JurnalPatroliNews – Warna hijau identik dengan alam dan gerakan lingkungan – sebuah keterkaitan yang sudah ada sejak ribuan tahun lalu, tulis James Fox.
Pada Februari 1970, sekelompok hippie dan aktivis berkumpul di Vancouver, Kanada untuk membahas rencana uji coba nuklir di Pulau Amchitka, Alaska. Mereka akhirnya setuju untuk berlayar ke lokasi pengujian tersebut dan memprotes secara langsung rencana ledakan itu.
Di akhir pertemuan, ketua perkumpulan itu mengangkat dua jari dan berteriak “Peace! (Damai)”.
Tidak lama, seorang peserta muda menyusul pernyataan itu dengan kalimat yang sekarang menjadi abadi: “Mari kita buat sebuah perdamaian hijau (green peace)”.
Kelompok itu begitu terpesona dengan ungkapan tersebut sehingga mereka menamai perahu pertama mereka Green Peace.
Selama 50 tahun terakhir, gerakan lingkungan telah menjadi begitu erat terkait dengan warna hijau sehingga hampir tidak mungkin untuk melihat poster hijau, label atau tas daur ulang tanpa memikirkan masa depan planet kita.
Tetapi meskipun hubungan itu adalah terjalin sebagai hasil dari krisis yang tidak lama ini terjadi, asal-usulnya dapat ditelusuri kembali hingga masa sejarah kuno.

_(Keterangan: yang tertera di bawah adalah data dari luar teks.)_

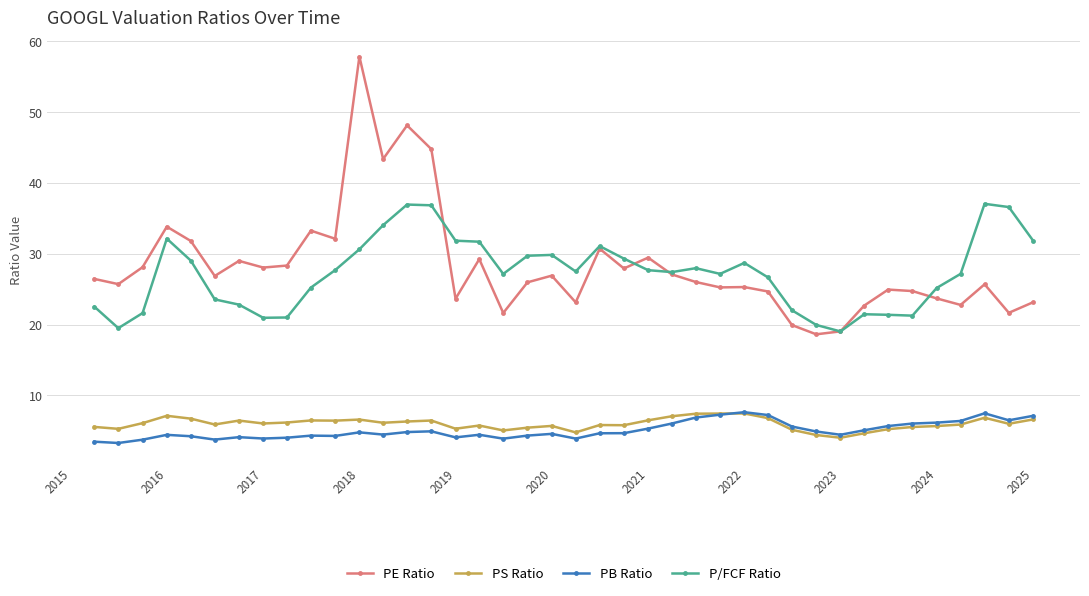

True or false: PB Ratio has more than 2 interior local peaks.

True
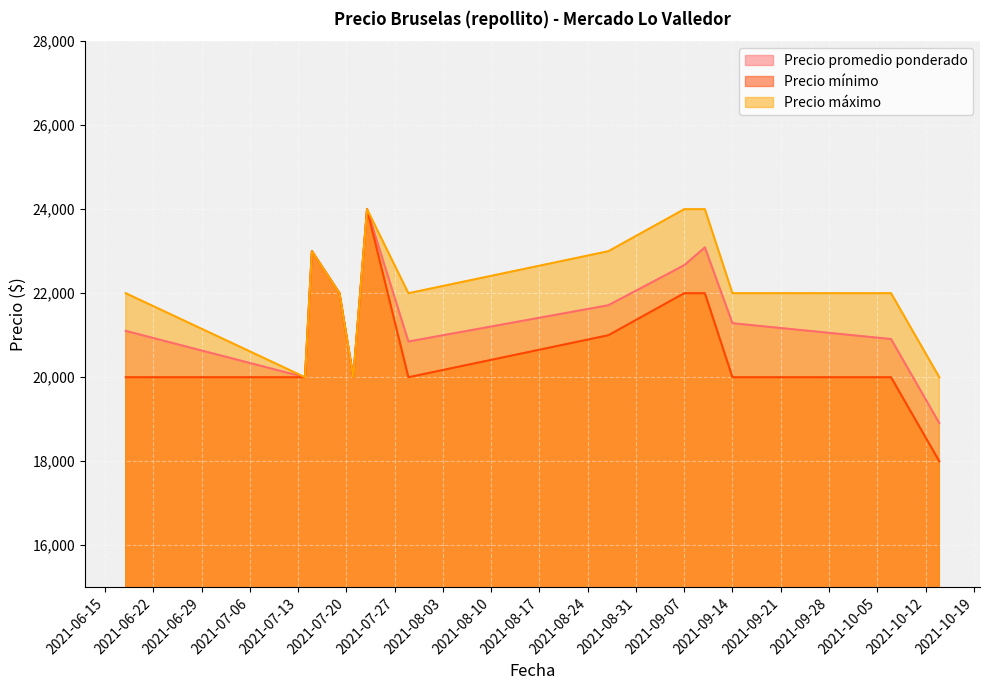

Which series has the largest range (max minus min)?

Precio mínimo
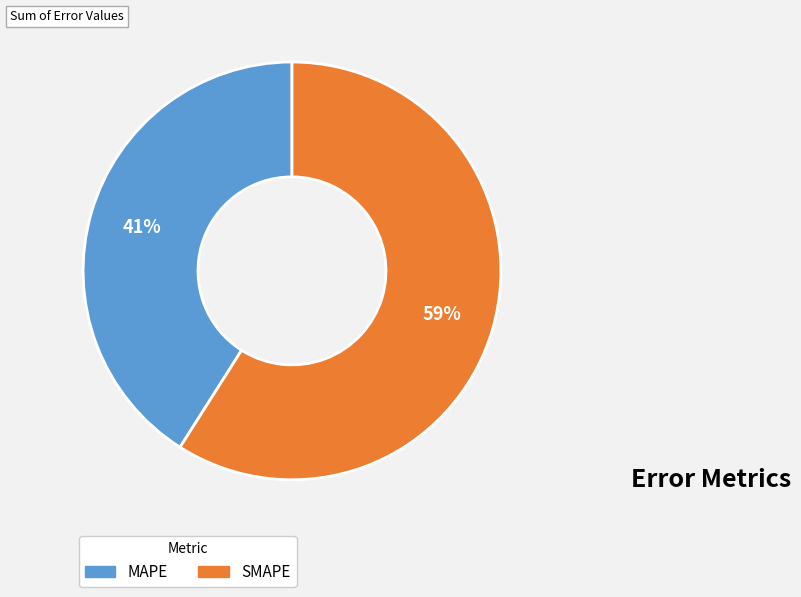

What percentage is the MAPE slice, to the nearest percent?

41%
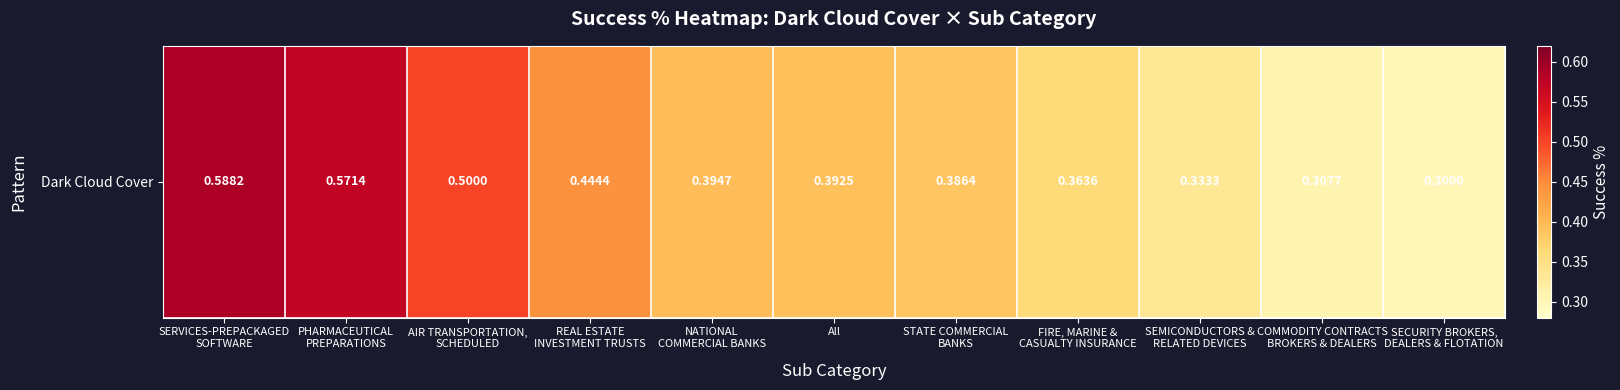

How many values are between 0 and 1?

11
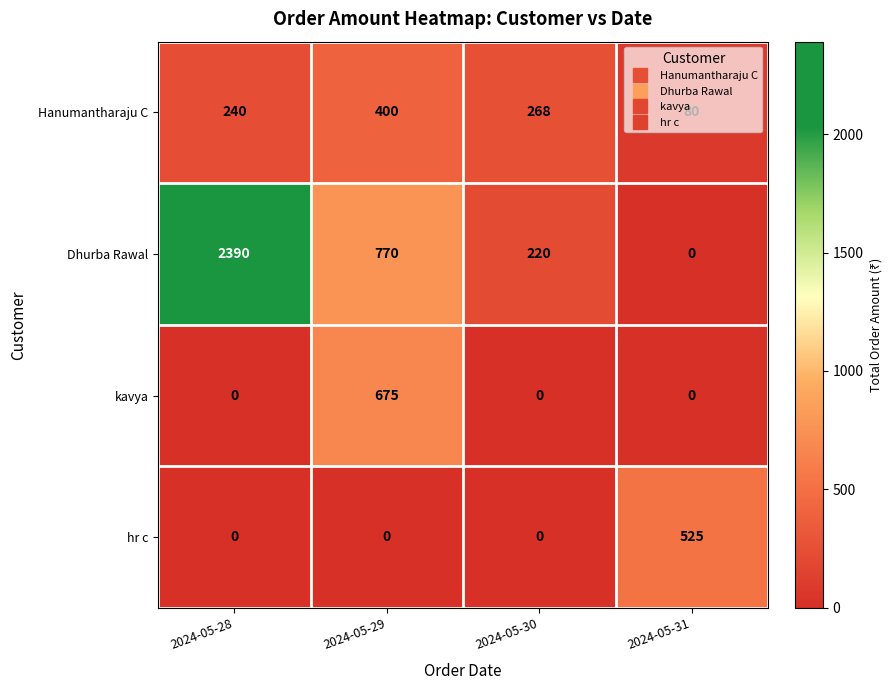

What is the total value across all series at 2024-05-28?

2630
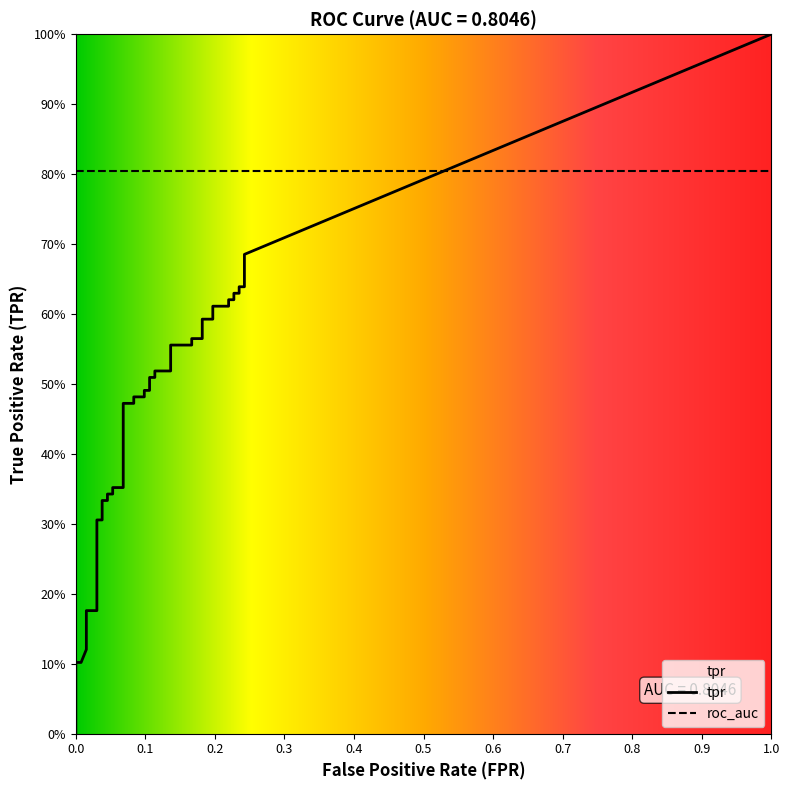

True or false: fpr and tpr cross at least once.

False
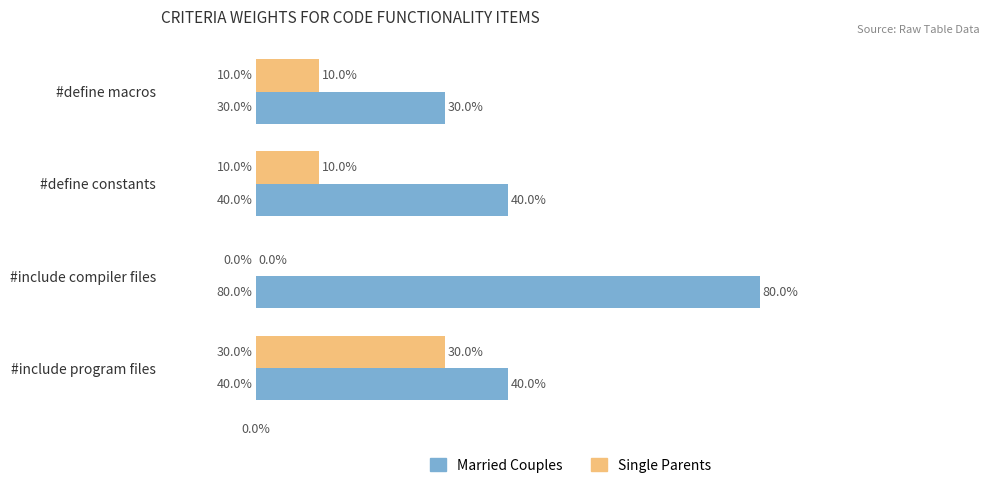

What are all the series names shown in the legend?

Married Couples, Single Parents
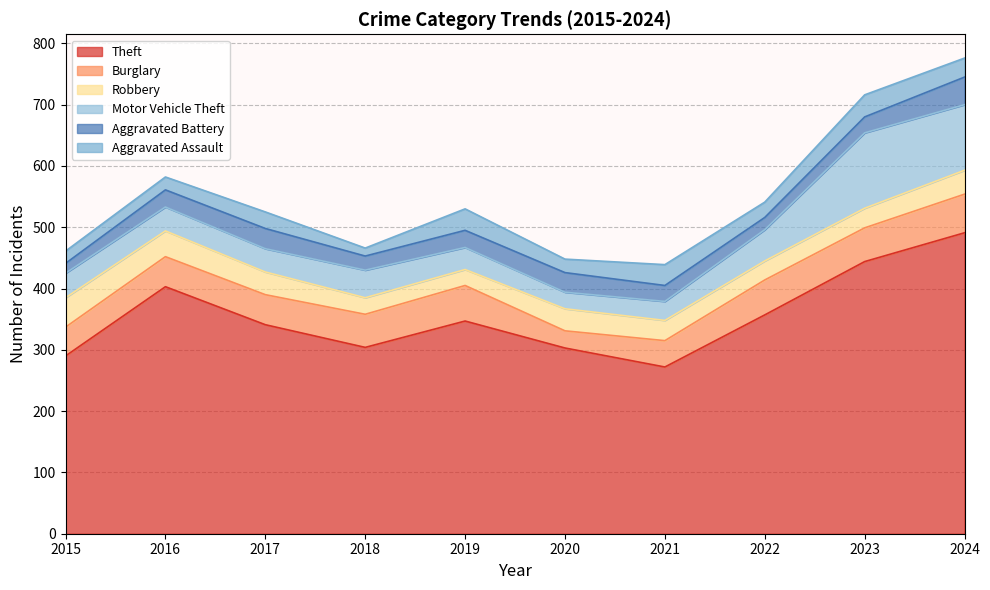

How many data points in Aggravated Assault are above 27?

4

Mengaitkan warna hijau dengan alam dan segala prosesnya sudah berlangsung selama ribuan tahun. Kata “green (hijau)” sendiri berasal dari kata Proto-Indo-Eropa kuno ghre, yang berarti “grow (tumbuh)”.
Spesies manusia, yang muncul di hutan lebat dan sabana Afrika sekitar 300.000 tahun yang lalu, memiliki ikatan biologis khusus dengan warna hijau.
Mata kita bahkan mungkin telah berevolusi secara khusus untuk melihat klorofil pada tumbuhan.
Tidak seperti kebanyakan mamalia, yang buta warna merah-hijau, manusia dan primata mengembangkan sel kerucut ketiga.
Fotoreseptor tambahan ini memungkinkan nenek moyang manusia untuk melihat buah merah dan kuning matang dengan latar belakang dedaunan hijau, dan untuk membedakan daun hijau yang berbeda satu sama lain.
Dalam kondisi siang hari, mata manusia lebih sensitif terhadap warna hijau daripada warna lainnya.
Dengan munculnya pertanian, manusia mulai menggunakan warna hijau sebagai simbol alam. Para arkeolog baru-baru ini menemukan tumpukan manik-manik dan liontin hijau dalam jumlah yang luar biasa di Levant, yang berusia sekitar 10.000 tahun.
Para peneliti meyakini bahwa benda-benda ini, banyak di antaranya datang dari jarak ratusan mil, dipilih karena menyerupai daun muda dan mungkin telah digunakan oleh petani awal untuk mengundang hujan atau menyuburkan tanaman.
Orang Mesir Kuno, yang bertani di tepi Sungai Nil dari sekitar 8000 SM, juga mengidentifikasi tanaman mereka dengan warna hijau.
Istilah mereka untuk warna ini adalah “wadj“, yang juga berarti “berkembang”, dan diwakili dalam hieroglif oleh tangkai berbunga tanaman papirus.
Pelukis Mesir sering menggambarkan dewa pertanian mereka, Osiris – yang bertanggung jawab untuk membanjiri tepian Sungai Nil, mengisi tanah dengan nutrisi dan mendorong tunas hijau pertama tumbuh – sebagai makhluk hijau cerah.